Extended Data Fig. 3: Training connectivity with model mismatch, related to Fig. 4.
From: Prediction of neural activity in connectome-constrained recurrent networks

A Teacher with model mismatch in the activation function, from Fig. 4a-c. B Example traces of one recorded neuron and one unrecorded neuron in the teacher and after training the student with mismatch in the β parameter. The students networks were trained with 20 recorded neurons (left) and with 150 recorded neurons (right). C Teacher-student framework with mismatch. We train the connectivity of the student, given the teacher’s connectivity as initial condition. The single-neuron parameters are the same in teacher and student, while there is a mismatch in the activation function. Same network as in Fig. 4. D The activation function is a smooth rectification but with different degrees of smoothness, parameterized by a parameter β. Teacher RNN from Fig. 2. E Errors in the activity of recorded (left) and unrecorded (right) neurons for different values of model mismatch between teacher and student. We observe a minor decrease in the error in unrecorded neurons when recording from a large number of neurons, M ≈ 150. F Error in the recorded activity (loss function) for three different mismatch values as a function of training epochs (β = 1. means no mismatch).
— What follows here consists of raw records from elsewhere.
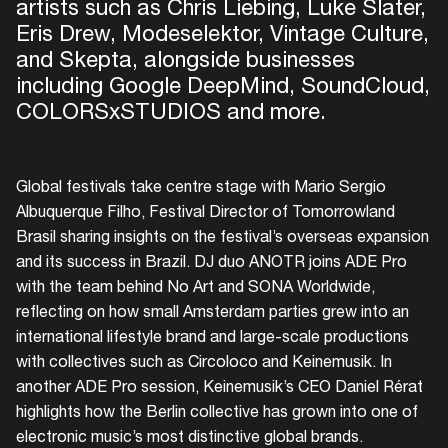
artists such as Chris Liebing, Luke Slater,
Eris Drew, Modeselektor, Vintage Culture,
and Skepta, alongside businesses
including Google DeepMind, SoundCloud,
COLORSxSTUDIOS and more.
Global festivals take centre stage with Mario Sergio
Albuquerque Filho, Festival Director of Tomorrowland
Brasil sharing insights on the festival’s overseas expansion
and its success in Brazil. DJ duo ANOTR joins ADE Pro
with the team behind No Art and SONA Worldwide,
reflecting on how small Amsterdam parties grew into an
international lifestyle brand and large-scale productions
with collectives such as Circoloco and Keinemusik. In
another ADE Pro session, Keinemusik’s CEO Daniel Rérat
highlights how the Berlin collective has grown into one of
electronic music’s most distinctive global brands.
G Error in the unrecorded activity (loss function) for three different mismatch values as a function of training epochs. H Removing the mismatch in activation by training an additional parameter. We train a student network with the same connectivity as the teacher and different single-neuron parameters. However, the student also does not know the smoothness parameter β. The trained parameters are therefore the gains and biases of each neuron and the smoothness β. I Error in unrecorded activity after training on a subset of M recorded units, similar to C. Training the smoothness parameter of the nonlinearity provides the student with the same prediction power as students without mismatch (see Fig. 2). J Estimated parameter β during training (average and SEM over 10 different initializations). Networks do not retrieve the exact teacher value (β* = 1) although converge to values not far from it on average. Students have a bias towards estimating sharper activation functions (β > 1). Both bias and variance are reduced as the number of recorded neurons is increased.